# Who's coming with me?



## WiTT (Feb 9, 2005)

You may have seen this before but here it is again anyway.....

I am hereby officially tendering my resignation as an adult.
I have decided that I would like to accept the responsibilities of an 8-yr old
again.

I want to go to McDonalds and think
that its a 4* restaurant.

I want to sail sticks across a fresh mud puddle
and make a path with rocks and stones.

I want to think M&Ms are better than money 
because you can eat them.

I want to lie under a big oak tree and
run a lemonade stand with my friends on a hot summers
day.

I want to return to a time when life was simple;
when all you knew were colours, multiplication
tables and nursery rhymes, but that didn't bother
you because you didn't know what you didn't know
and you didnt care.

All you knew was to be happy because you
were blissfully unaware of all the things
that should make you worried or upset.

I want to think that the world is fair,
that everyone is honest and good.

I want to believe that anything is possible. I want
to be oblivious to the complexities of life and be
overly excited by the little things again.

I want to live simply again. I don't want my day
to consist of computer crashes, mountains of
paperwork, depressing news, how to survive more days
in the month than there is money in the bank, 
any kind of bill, gossip, illness, loss of a loved one.

I want to believe in the power of smiles,
hugs, a kind word, truth, justice, peace, dreams,
the imagination, mankind, and making angels in the snow.

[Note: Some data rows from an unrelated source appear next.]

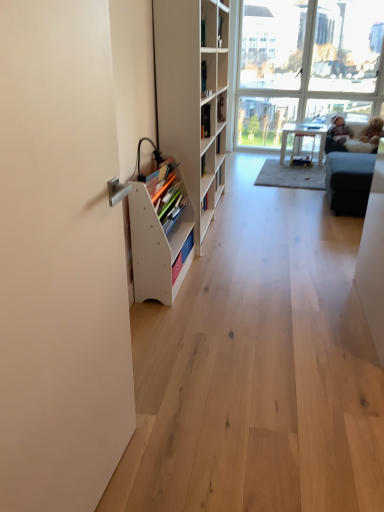
Consider the image. What is the approximate height of white matte screen door at left?

white matte screen door at left is 1.47 meters in height.

What do you see at coordinates (307, 59) in the screenshot? I see `transparent glass window at upper right` at bounding box center [307, 59].

Image resolution: width=384 pixels, height=512 pixels. What do you see at coordinates (303, 136) in the screenshot?
I see `white glossy table at center` at bounding box center [303, 136].

Where is `white glossy table at center`? Image resolution: width=384 pixels, height=512 pixels. white glossy table at center is located at coordinates (303, 136).

This screenshot has height=512, width=384. Find the location of `white matte screen door at left`. white matte screen door at left is located at coordinates (60, 259).

Is light brown plush toy at upper right positioned behind transparent glass window at upper right?

Yes, light brown plush toy at upper right is further from the viewer.

Is light brown plush toy at upper right smaller than transparent glass window at upper right?

Yes.

Is light brown plush toy at upper right positioned beyond the bounds of transparent glass window at upper right?

Yes, light brown plush toy at upper right is not within transparent glass window at upper right.

Between light brown plush toy at upper right and transparent glass window at upper right, which one has more height?

transparent glass window at upper right.

Is dark gray fabric couch at upper right to the right of white matte screen door at left from the viewer's perspective?

Indeed, dark gray fabric couch at upper right is positioned on the right side of white matte screen door at left.

Considering the points (342, 134) and (5, 492), which point is in front, point (342, 134) or point (5, 492)?

The point (5, 492) is more forward.

From a real-world perspective, is dark gray fabric couch at upper right beneath white matte screen door at left?

Indeed, from a real-world perspective, dark gray fabric couch at upper right is positioned beneath white matte screen door at left.

In the scene shown: Is dark gray fabric couch at upper right positioned in front of white matte screen door at left?

No, dark gray fabric couch at upper right is further to the viewer.

From a real-world perspective, does hardcover book at upper center, acting as the first book starting from the back, sit lower than white matte screen door at left?

Incorrect, from a real-world perspective, hardcover book at upper center, acting as the first book starting from the back, is higher than white matte screen door at left.

Which of these two, hardcover book at upper center, the 1th book when ordered from top to bottom, or white matte screen door at left, is bigger?

With larger size is white matte screen door at left.

Is hardcover book at upper center, arranged as the second book when ordered from the bottom, directly adjacent to white matte screen door at left?

hardcover book at upper center, arranged as the second book when ordered from the bottom, is not next to white matte screen door at left, and they're not touching.

Is hardcover book at upper center, acting as the 2th book starting from the left, taller or shorter than white matte screen door at left?

In the image, hardcover book at upper center, acting as the 2th book starting from the left, appears to be shorter than white matte screen door at left.

Based on the photo, is white plastic book at left, which appears as the 1th book when viewed from the front, bigger or smaller than white matte bookshelf at left, the 1th shelf in the top-to-bottom sequence?

white plastic book at left, which appears as the 1th book when viewed from the front, is smaller than white matte bookshelf at left, the 1th shelf in the top-to-bottom sequence.

Is white plastic book at left, which ranks as the second book in right-to-left order, positioned behind white matte bookshelf at left, positioned as the 2th shelf in bottom-to-top order?

No, white plastic book at left, which ranks as the second book in right-to-left order, is closer to the viewer.

Is white plastic book at left, arranged as the 1th book when ordered from the bottom, beside white matte bookshelf at left, the 1th shelf in the top-to-bottom sequence?

No, white plastic book at left, arranged as the 1th book when ordered from the bottom, is not beside white matte bookshelf at left, the 1th shelf in the top-to-bottom sequence.

Is white matte screen door at left oriented away from white plastic book at left, arranged as the 1th book when ordered from the bottom?

No, white matte screen door at left is not facing away from white plastic book at left, arranged as the 1th book when ordered from the bottom.

Would you say white matte screen door at left is inside or outside white plastic book at left, which ranks as the second book in right-to-left order?

white matte screen door at left lies outside white plastic book at left, which ranks as the second book in right-to-left order.

Find the location of a particular element. The image size is (384, 512). screen door that is in front of the white plastic book at left, acting as the 1th book starting from the left is located at coordinates (60, 259).

Does white matte screen door at left have a greater height compared to white plastic book at left, the 2th book in the back-to-front sequence?

Correct, white matte screen door at left is much taller as white plastic book at left, the 2th book in the back-to-front sequence.

Find the location of a particular element. the 1st shelf below when counting from the dark gray fabric couch at upper right (from the image's perspective) is located at coordinates (193, 98).

Is white matte bookshelf at left, positioned as the 2th shelf in bottom-to-top order, taller or shorter than dark gray fabric couch at upper right?

In the image, white matte bookshelf at left, positioned as the 2th shelf in bottom-to-top order, appears to be taller than dark gray fabric couch at upper right.

Is there a large distance between white matte bookshelf at left, the 1th shelf in the top-to-bottom sequence, and dark gray fabric couch at upper right?

Indeed, white matte bookshelf at left, the 1th shelf in the top-to-bottom sequence, is not near dark gray fabric couch at upper right.

What's the angular difference between white matte bookshelf at left, positioned as the 2th shelf in bottom-to-top order, and dark gray fabric couch at upper right's facing directions?

The angle between the facing direction of white matte bookshelf at left, positioned as the 2th shelf in bottom-to-top order, and the facing direction of dark gray fabric couch at upper right is 94.3 degrees.

Can you tell me how much white plastic book at left, arranged as the 1th book when ordered from the bottom, and dark gray fabric couch at upper right differ in facing direction?

The angle between the facing direction of white plastic book at left, arranged as the 1th book when ordered from the bottom, and the facing direction of dark gray fabric couch at upper right is 94.5 degrees.

Considering their positions, is white plastic book at left, positioned as the second book in top-to-bottom order, located in front of or behind dark gray fabric couch at upper right?

white plastic book at left, positioned as the second book in top-to-bottom order, is positioned closer to the viewer than dark gray fabric couch at upper right.

Can you confirm if white plastic book at left, the 2th book in the back-to-front sequence, is thinner than dark gray fabric couch at upper right?

Indeed, white plastic book at left, the 2th book in the back-to-front sequence, has a lesser width compared to dark gray fabric couch at upper right.

Locate an element on the screen. couch above the white plastic book at left, positioned as the second book in top-to-bottom order (from the image's perspective) is located at coordinates (354, 136).

The height and width of the screenshot is (512, 384). I want to click on window above the light brown plush toy at upper right (from a real-world perspective), so click(307, 59).

The width and height of the screenshot is (384, 512). I want to click on couch that is on the right side of white matte screen door at left, so click(x=354, y=136).

Based on their spatial positions, is white glossy table at center or white matte bookshelf at left, the 1th shelf in the top-to-bottom sequence, closer to white wood bookshelf at left, which is the 2th shelf in top-to-bottom order?

A: white matte bookshelf at left, the 1th shelf in the top-to-bottom sequence, is closer to white wood bookshelf at left, which is the 2th shelf in top-to-bottom order.

Considering their positions, is white wood bookshelf at left, the first shelf in the bottom-to-top sequence, positioned further to transparent glass window at upper right than white matte screen door at left?

white matte screen door at left is further to transparent glass window at upper right.

From the image, which object appears to be nearer to light brown plush toy at upper right, white matte screen door at left or white glossy table at center?

Based on the image, white glossy table at center appears to be nearer to light brown plush toy at upper right.

When comparing their distances from light brown plush toy at upper right, does white matte screen door at left or white wood bookshelf at left, which is the 2th shelf in top-to-bottom order, seem closer?

white wood bookshelf at left, which is the 2th shelf in top-to-bottom order, lies closer to light brown plush toy at upper right than the other object.

From the image, which object appears to be farther from white glossy table at center, white matte screen door at left or white matte bookshelf at left, positioned as the 2th shelf in bottom-to-top order?

Among the two, white matte screen door at left is located further to white glossy table at center.

From the image, which object appears to be farther from dark gray fabric couch at upper right, transparent glass window at upper right or hardcover book at upper center, the 1th book when ordered from top to bottom?

hardcover book at upper center, the 1th book when ordered from top to bottom.

Looking at the image, which one is located further to white matte screen door at left, white plastic book at left, which ranks as the second book in right-to-left order, or transparent glass window at upper right?

The object further to white matte screen door at left is transparent glass window at upper right.

Based on their spatial positions, is white glossy table at center or white plastic book at left, arranged as the 1th book when ordered from the bottom, closer to light brown plush toy at upper right?

white glossy table at center lies closer to light brown plush toy at upper right than the other object.

This screenshot has height=512, width=384. I want to click on person between hardcover book at upper center, the second book in the front-to-back sequence, and white glossy table at center, along the z-axis, so click(337, 135).

Where is `window between white matte bookshelf at left, the 1th shelf in the top-to-bottom sequence, and white glossy table at center in the front-back direction`? window between white matte bookshelf at left, the 1th shelf in the top-to-bottom sequence, and white glossy table at center in the front-back direction is located at coordinates (307, 59).

This screenshot has height=512, width=384. Find the location of `window located between hardcover book at upper center, the 1th book when ordered from top to bottom, and dark gray fabric couch at upper right in the left-right direction`. window located between hardcover book at upper center, the 1th book when ordered from top to bottom, and dark gray fabric couch at upper right in the left-right direction is located at coordinates (307, 59).

I want to click on window located between white plastic book at left, which appears as the 1th book when viewed from the front, and dark gray fabric couch at upper right in the depth direction, so click(307, 59).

So, here's my cheque book and my car keys,
my credit card bills and my 401K statements. I am
officially resigning from Adulthood.

And if you want to discuss it further, you'll have
to catch me first, because

"Tag!, you're it!"
[smiley=kid.gif]


----------



## doctorbob_1 (Nov 12, 2004)

Save me a seat on that bus WiTT, ........................upstairs at the front or the big one at the back!


----------